My machine is quad core 1.10 GHz 
4gb RAM
500gb HD
video drive is intel HD graphics
My processer is intel


----------



## Phishfry (Nov 11, 2019)

Anarchist said:


> I tried to install mate, xfce, gnome, but it doesn't start with startx, nor does slim start!


XFCE does not start with startx.

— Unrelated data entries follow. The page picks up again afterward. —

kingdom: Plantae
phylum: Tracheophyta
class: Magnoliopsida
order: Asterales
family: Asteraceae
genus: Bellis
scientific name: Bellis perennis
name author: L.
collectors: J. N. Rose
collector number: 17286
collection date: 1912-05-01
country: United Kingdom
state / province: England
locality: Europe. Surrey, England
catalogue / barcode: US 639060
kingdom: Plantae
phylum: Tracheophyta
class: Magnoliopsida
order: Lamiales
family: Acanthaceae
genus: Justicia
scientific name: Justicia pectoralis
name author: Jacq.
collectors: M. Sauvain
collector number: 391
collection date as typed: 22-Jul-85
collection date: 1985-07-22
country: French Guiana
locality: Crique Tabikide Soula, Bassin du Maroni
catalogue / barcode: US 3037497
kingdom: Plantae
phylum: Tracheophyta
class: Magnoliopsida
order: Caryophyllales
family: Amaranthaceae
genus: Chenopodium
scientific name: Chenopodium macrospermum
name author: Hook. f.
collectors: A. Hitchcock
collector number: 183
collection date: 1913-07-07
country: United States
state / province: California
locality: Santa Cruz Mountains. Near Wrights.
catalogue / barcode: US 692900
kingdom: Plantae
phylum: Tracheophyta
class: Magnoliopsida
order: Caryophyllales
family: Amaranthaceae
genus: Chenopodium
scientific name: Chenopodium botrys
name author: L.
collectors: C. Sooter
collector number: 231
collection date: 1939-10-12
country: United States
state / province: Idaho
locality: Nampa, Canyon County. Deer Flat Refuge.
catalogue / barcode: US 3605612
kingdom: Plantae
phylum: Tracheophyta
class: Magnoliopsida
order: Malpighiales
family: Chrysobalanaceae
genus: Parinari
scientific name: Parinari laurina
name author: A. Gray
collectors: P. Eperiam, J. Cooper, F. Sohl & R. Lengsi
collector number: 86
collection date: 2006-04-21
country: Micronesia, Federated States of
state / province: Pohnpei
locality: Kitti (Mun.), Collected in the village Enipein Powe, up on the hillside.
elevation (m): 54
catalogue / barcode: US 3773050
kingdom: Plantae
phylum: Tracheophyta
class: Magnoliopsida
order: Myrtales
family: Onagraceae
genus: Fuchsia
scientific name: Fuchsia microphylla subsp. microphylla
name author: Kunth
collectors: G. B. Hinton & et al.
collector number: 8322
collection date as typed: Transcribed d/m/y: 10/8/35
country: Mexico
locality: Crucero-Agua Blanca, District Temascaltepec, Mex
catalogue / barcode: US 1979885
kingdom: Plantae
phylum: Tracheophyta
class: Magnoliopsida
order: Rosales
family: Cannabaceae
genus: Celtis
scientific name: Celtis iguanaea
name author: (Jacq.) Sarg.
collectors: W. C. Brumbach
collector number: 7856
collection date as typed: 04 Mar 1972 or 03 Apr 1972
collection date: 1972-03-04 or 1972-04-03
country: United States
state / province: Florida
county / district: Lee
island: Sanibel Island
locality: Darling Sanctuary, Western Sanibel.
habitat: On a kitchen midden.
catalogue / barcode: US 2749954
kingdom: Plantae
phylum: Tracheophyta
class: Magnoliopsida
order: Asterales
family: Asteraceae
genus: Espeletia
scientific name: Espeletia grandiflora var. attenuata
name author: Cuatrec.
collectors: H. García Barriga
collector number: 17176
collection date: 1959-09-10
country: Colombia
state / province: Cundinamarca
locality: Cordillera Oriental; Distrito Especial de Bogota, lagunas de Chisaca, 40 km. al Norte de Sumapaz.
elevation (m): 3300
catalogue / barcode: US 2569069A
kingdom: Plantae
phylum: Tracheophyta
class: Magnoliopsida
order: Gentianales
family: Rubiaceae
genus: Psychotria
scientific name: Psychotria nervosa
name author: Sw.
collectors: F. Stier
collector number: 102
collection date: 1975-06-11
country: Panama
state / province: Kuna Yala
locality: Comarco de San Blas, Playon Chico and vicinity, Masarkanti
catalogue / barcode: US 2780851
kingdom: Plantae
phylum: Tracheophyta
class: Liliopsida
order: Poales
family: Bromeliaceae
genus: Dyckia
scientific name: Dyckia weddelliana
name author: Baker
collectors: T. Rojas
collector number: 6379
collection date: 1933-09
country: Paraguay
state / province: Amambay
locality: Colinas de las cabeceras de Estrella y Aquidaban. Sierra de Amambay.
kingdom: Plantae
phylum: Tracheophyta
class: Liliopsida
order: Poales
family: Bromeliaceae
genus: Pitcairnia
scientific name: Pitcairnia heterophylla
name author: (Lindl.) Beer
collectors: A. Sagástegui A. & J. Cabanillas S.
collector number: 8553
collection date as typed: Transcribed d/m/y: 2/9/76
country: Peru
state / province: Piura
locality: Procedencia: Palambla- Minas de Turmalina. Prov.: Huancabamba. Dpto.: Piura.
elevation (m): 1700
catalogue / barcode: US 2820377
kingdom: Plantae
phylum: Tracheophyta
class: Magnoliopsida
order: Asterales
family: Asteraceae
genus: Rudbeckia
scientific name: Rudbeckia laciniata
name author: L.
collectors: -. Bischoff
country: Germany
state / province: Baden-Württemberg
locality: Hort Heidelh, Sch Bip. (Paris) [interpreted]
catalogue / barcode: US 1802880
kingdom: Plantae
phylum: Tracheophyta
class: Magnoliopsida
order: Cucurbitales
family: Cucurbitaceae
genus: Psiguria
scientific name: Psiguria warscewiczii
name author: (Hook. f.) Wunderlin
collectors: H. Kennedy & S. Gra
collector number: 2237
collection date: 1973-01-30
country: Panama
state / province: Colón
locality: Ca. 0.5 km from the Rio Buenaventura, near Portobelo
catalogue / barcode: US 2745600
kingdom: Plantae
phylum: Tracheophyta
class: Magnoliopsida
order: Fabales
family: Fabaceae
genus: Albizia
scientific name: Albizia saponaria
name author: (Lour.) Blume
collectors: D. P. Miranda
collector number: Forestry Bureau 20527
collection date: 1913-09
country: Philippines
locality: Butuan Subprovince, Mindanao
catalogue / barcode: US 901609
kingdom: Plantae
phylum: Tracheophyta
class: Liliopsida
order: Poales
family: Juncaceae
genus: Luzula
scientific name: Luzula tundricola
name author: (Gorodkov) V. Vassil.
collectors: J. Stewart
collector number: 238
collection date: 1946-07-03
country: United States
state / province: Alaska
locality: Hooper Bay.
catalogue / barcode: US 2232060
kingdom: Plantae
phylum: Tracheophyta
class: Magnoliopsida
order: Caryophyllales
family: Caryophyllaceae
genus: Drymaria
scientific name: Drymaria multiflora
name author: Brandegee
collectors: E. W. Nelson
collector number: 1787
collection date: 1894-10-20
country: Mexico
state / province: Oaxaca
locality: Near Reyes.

It uses its own startup script: `startxfce4`
No configuration necessary except video card.

You will need to configure your Intel CPU's DRM driver first.


			Graphics/Intel-GPU-Matrix - FreeBSD Wiki
		

You may need to install a package depending on your DRM driver version needed .
Details here on setup:


			Graphics - FreeBSD Wiki
		


What is your quad core 1.10ghz processor?
You can find out with this command: `dmesg|head`


----------



## Phishfry (Nov 11, 2019)

It looks like you might have an Intel N4200 CPU which is Apollo Lake CPU.
Not sure FreeBSD DRM driver supports that one yet.

We do have generic drivers for such cases.


			GraphicsOld/SCFB - FreeBSD Wiki


----------



## Anarchist (Nov 11, 2019)

Phishfry said:


> It looks like you might have an Intel N4200 CPU which is Apollo Lake CPU.
> Not sure FreeBSD DRM driver supports that one yet.


My CPU is N3450


----------